## Exercise prompt
Change "Deixe um comentário" to "Deixe uma resposta" wherever it occurs in the listing below, and write out the listing's lines again with nothing else altered. Leave the pictures out of your answer.

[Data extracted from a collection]
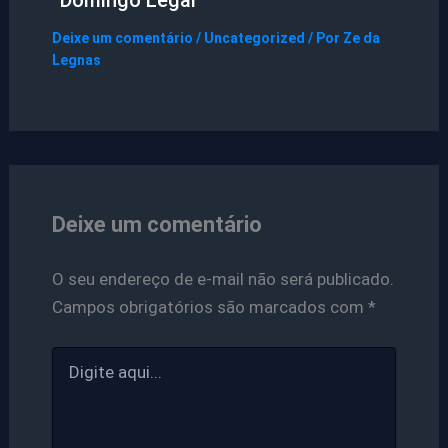
“Domingo Legal”
Deixe um comentário
/
Uncategorized
/ Por
Ze da
Legnas
Deixe um comentário
O seu endereço de e-mail não será publicado.
Campos obrigatórios são marcados com
*
Digite
aqui...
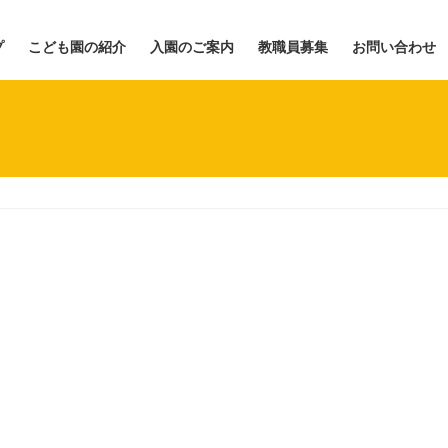
プ
こども園の紹介
入園のご案内
教職員募集
お問い合わせ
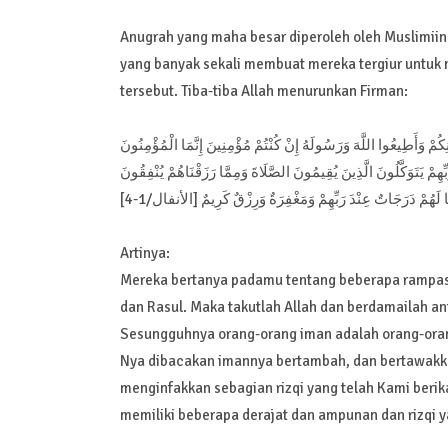
Anugrah yang maha besar diperoleh oleh Muslimii
yang banyak sekali membuat mereka tergiur untuk 
tersebut. Tiba-tiba Allah menurunkan Firman:
ِكُمْ وَأَطِيعُوا اللَّهَ وَرَسُولَهُ إِنْ كُنْتُمْ مُؤْمِنِينَ إِنَّمَا الْمُؤْمِنُونَ
رَبِّهِمْ يَتَوَكَّلُونَ الَّذِينَ يُقِيمُونَ الصَّلَاةَ وَمِمَّا رَزَقْنَاهُمْ يُنْفِقُونَ
ا لَهُمْ دَرَجَاتٌ عِنْدَ رَبِّهِمْ وَمَغْفِرَةٌ وَرِزْقٌ كَرِيمٌ [الأنفال/1-4
Artinya:
Mereka bertanya padamu tentang beberapa rampasan
dan Rasul. Maka takutlah Allah dan berdamailah ant
Sesungguhnya orang-orang iman adalah orang-orang y
Nya dibacakan imannya bertambah, dan bertawakka
menginfakkan sebagian rizqi yang telah Kami beri
memiliki beberapa derajat dan ampunan dan rizqi ya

## Problem solution
“Domingo Legal”
Deixe uma resposta
/
Uncategorized
/ Por
Ze da
Legnas
Deixe uma resposta
O seu endereço de e-mail não será publicado.
Campos obrigatórios são marcados com
*
Digite
aqui...
プ
こども園の紹介
入園のご案内
教職員募集
お問い合わせ
Anugrah yang maha besar diperoleh oleh Muslimii
yang banyak sekali membuat mereka tergiur untuk 
tersebut. Tiba-tiba Allah menurunkan Firman:
ِكُمْ وَأَطِيعُوا اللَّهَ وَرَسُولَهُ إِنْ كُنْتُمْ مُؤْمِنِينَ إِنَّمَا الْمُؤْمِنُونَ
رَبِّهِمْ يَتَوَكَّلُونَ الَّذِينَ يُقِيمُونَ الصَّلَاةَ وَمِمَّا رَزَقْنَاهُمْ يُنْفِقُونَ
ا لَهُمْ دَرَجَاتٌ عِنْدَ رَبِّهِمْ وَمَغْفِرَةٌ وَرِزْقٌ كَرِيمٌ [الأنفال/1-4
Artinya:
Mereka bertanya padamu tentang beberapa rampasan
dan Rasul. Maka takutlah Allah dan berdamailah ant
Sesungguhnya orang-orang iman adalah orang-orang y
Nya dibacakan imannya bertambah, dan bertawakka
menginfakkan sebagian rizqi yang telah Kami beri
memiliki beberapa derajat dan ampunan dan rizqi ya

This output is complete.